Birçok Türk futbolcunun yurt dışına transferini pahalandıran Şahin, şöyle konuştu: “Çok daha erken olmalıydı. 13-14 yaşında ulusal gruba geldiğimde de Türkiye’nin yetenek sorunu olmadığını söylüyordum. Türkiye’nin yetenek olarak öteki ülkelerden eksik kalır yanı yok. Çok yetenekli, futbolu çok seven bir milletiz. Çok yetenekli oyuncularımız vardı ancak biz onları kullanamadık. Artık biraz gözümüz açıldı. Gençlerimiz daha erken yurt dışına gidiyor. Yalnızca Barcelona, Real Madrid değil, basamak atlıyorlar. Çağlar Söyüncü bunun çok hoş bir örneği. Almanya’da Freiburg’a transfer olduğunda ‘Türkiye’de büyük kadroya neden gitmedi’ diye soranlar olmuştur. Tahminen küçümsemişlerdir bile. Artık baktığımızda, oynadığı maçlar, çizdiği yol, çok hoş gidiyor. Avrupa’nın sayılı defans oyuncularından. Yusuf Yazıcı da tıpkı. Yusuf üzere fizikî, oyun içinde fantezi yaratan, yeteneğini gösterebilen oyunculara gereksinimimiz oluyor. Yusuf olsun, Cengiz olsun, Hakan olsun, Merih olsun, Ozan olsun hepsi çok yetenekli. Gruplarında ve ulusal kadroda çok iyi işler yapıyorlar. Hepsinin yolu açık olsun.”

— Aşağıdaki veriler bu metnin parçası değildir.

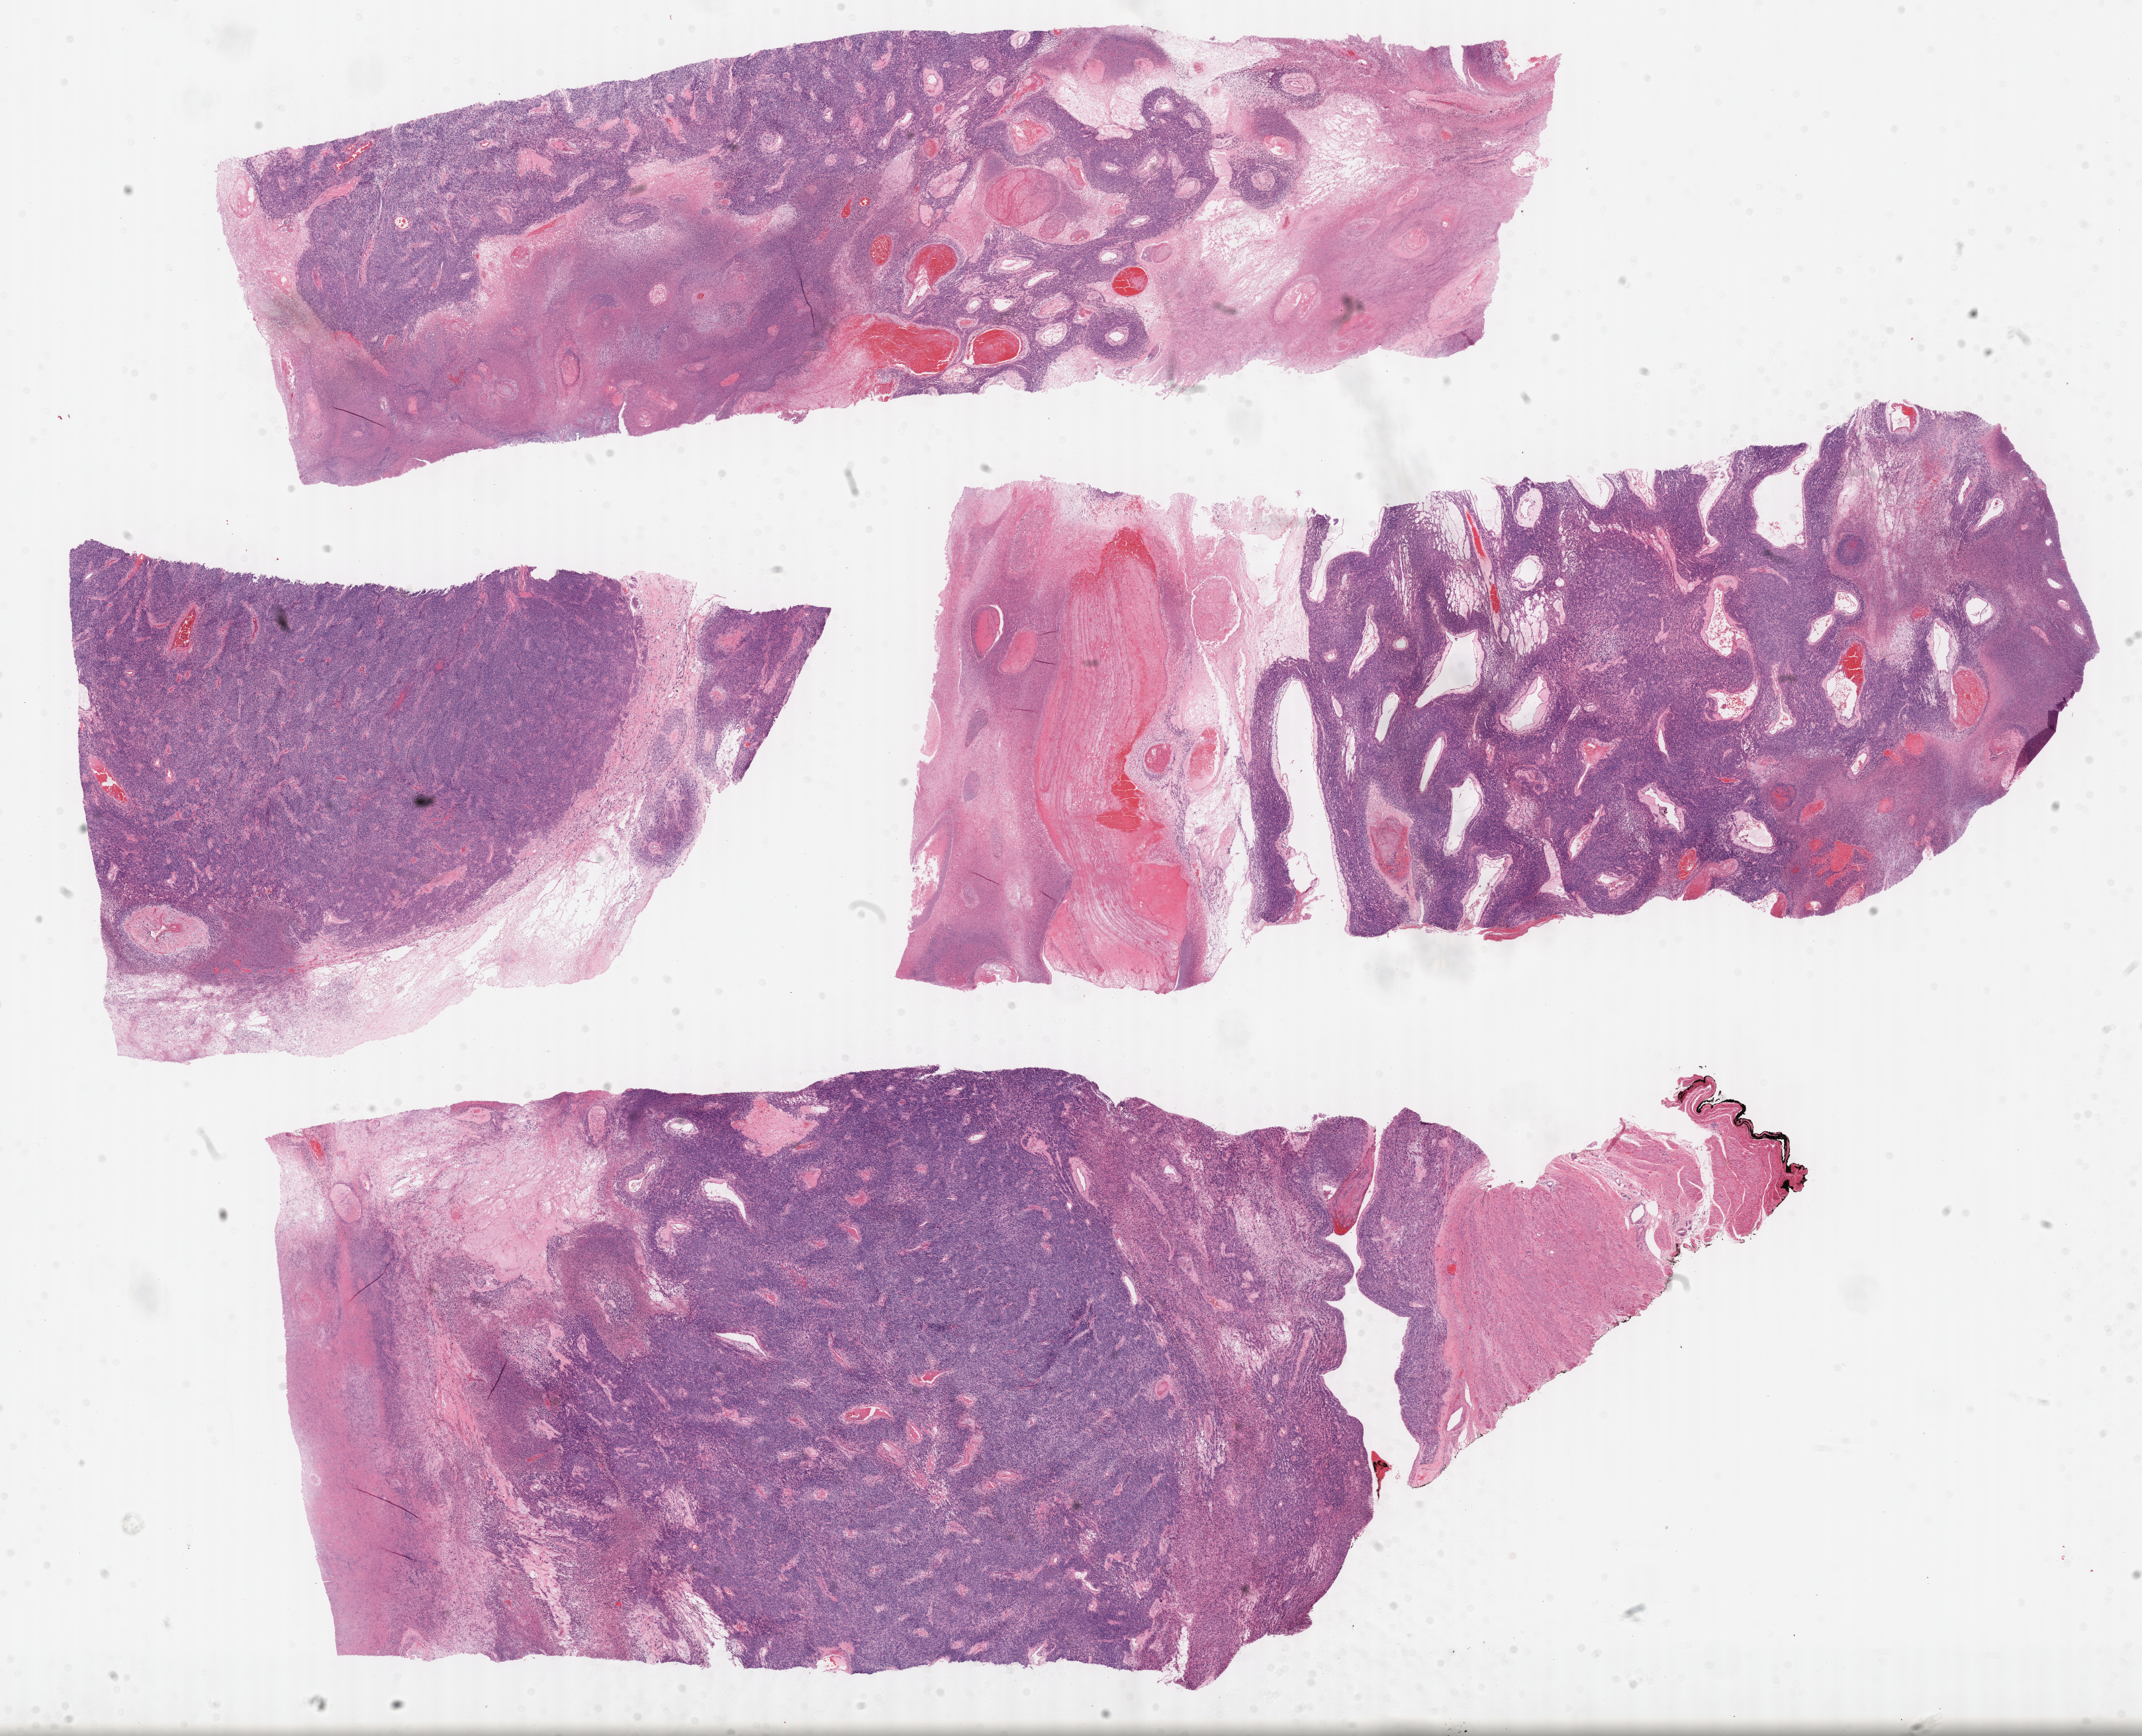
Hematoxylin and eosin (H&E) stained whole-slide image, shown as a low-resolution overview of the whole scanned area (about 26.2 x 21.2 mm); FFPE section; uterus, primary tumour sample. Female patient; age at initial diagnosis 69 years.
Diagnosis: Leiomyosarcoma, NOS.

“ERSUN YANAL BÜYÜK BİR İSİM”
Antalyaspor’da yaşanan teknik yönetici değişimi sonrası vazifeye gelen Ersun Yanal hakkında ise Şahin, “Çok büyük bir isim. Türkiye’de başarılı işlere imza atmış bir hoca. Çok sevdim ve gücü çok hoşuma gitti. İşe bilimsel yaklaşması çok hoş. Güç dolu, bağlantısı kuvvetli bir insan. Çok iyi işler yapacağız. Takımı de çok cana yakın ve çok profesyoneller. İnşallah bizim açımızdan hoş olur” dedi.
Misli.com’a üye ol, sanal oyun kuponu yap, 10 TL kazan!